The paper addresses how embodied agents can efficiently generate semantic scene graphs (SSGs) by navigating under limited action budgets, balancing information gain against navigation cost.
It introduces a modular navigation component for Embodied SSG generation and modernizes decision-making via a revised discrete action formulation and policy architecture choices (single-head atomic vs factorised multi-head over action components).
Experiments study compact vs finer-grained motion sets, evaluate curriculum learning, and optionally add depth-based collision supervision to improve safety.
Results indicate that swapping the optimization algorithm alone boosts SSG completeness by 21% versus the baseline under the same reward shaping, while depth supervision mainly improves execution safety rather than completeness.
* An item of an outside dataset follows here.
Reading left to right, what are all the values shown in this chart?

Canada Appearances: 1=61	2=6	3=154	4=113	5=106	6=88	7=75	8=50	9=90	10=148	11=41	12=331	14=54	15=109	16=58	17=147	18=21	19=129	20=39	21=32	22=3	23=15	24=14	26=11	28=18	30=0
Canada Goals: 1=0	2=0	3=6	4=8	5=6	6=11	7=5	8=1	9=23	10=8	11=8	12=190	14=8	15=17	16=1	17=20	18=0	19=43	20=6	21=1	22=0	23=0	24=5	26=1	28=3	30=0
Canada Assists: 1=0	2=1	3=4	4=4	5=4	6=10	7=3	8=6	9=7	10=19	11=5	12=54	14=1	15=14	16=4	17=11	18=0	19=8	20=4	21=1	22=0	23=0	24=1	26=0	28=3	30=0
The best performance comes from combining modern optimization with a finer-grained, factorised action representation, achieving the strongest completeness–efficiency trade-off.

Abstract

Semantic world models enable embodied agents to reason about objects, relations, and spatial context beyond purely geometric representations. In Organic Computing, such models are a key enabler for objective-driven self-adaptation under uncertainty and resource constraints. The core challenge is to acquire observations maximising model quality and downstream usefulness within a limited action budget. Semantic scene graphs (SSGs) provide a structured and compact representation for this purpose. However, constructing them within a finite action horizon requires exploration strategies that trade off information gain against navigation cost and decide when additional actions yield diminishing returns. This work presents a modular navigation component for Embodied Semantic Scene Graph Generation and modernises its decision-making by replacing the policy-optimisation method and revisiting the discrete action formulation. We study compact and finer-grained, larger discrete motion sets and compare a single-head policy over atomic actions with a factorised multi-head policy over action components. We evaluate curriculum learning and optional depth-based collision supervision, and assess SSG completeness, execution safety, and navigation behaviour. Results show that replacing the optimisation algorithm alone improves SSG completeness by 21\% relative to the baseline under identical reward shaping. Depth mainly affects execution safety (collision-free motion), while completeness remains largely unchanged. Combining modern optimisation with a finer-grained, factorised action representation yields the strongest overall completeness--efficiency trade-off.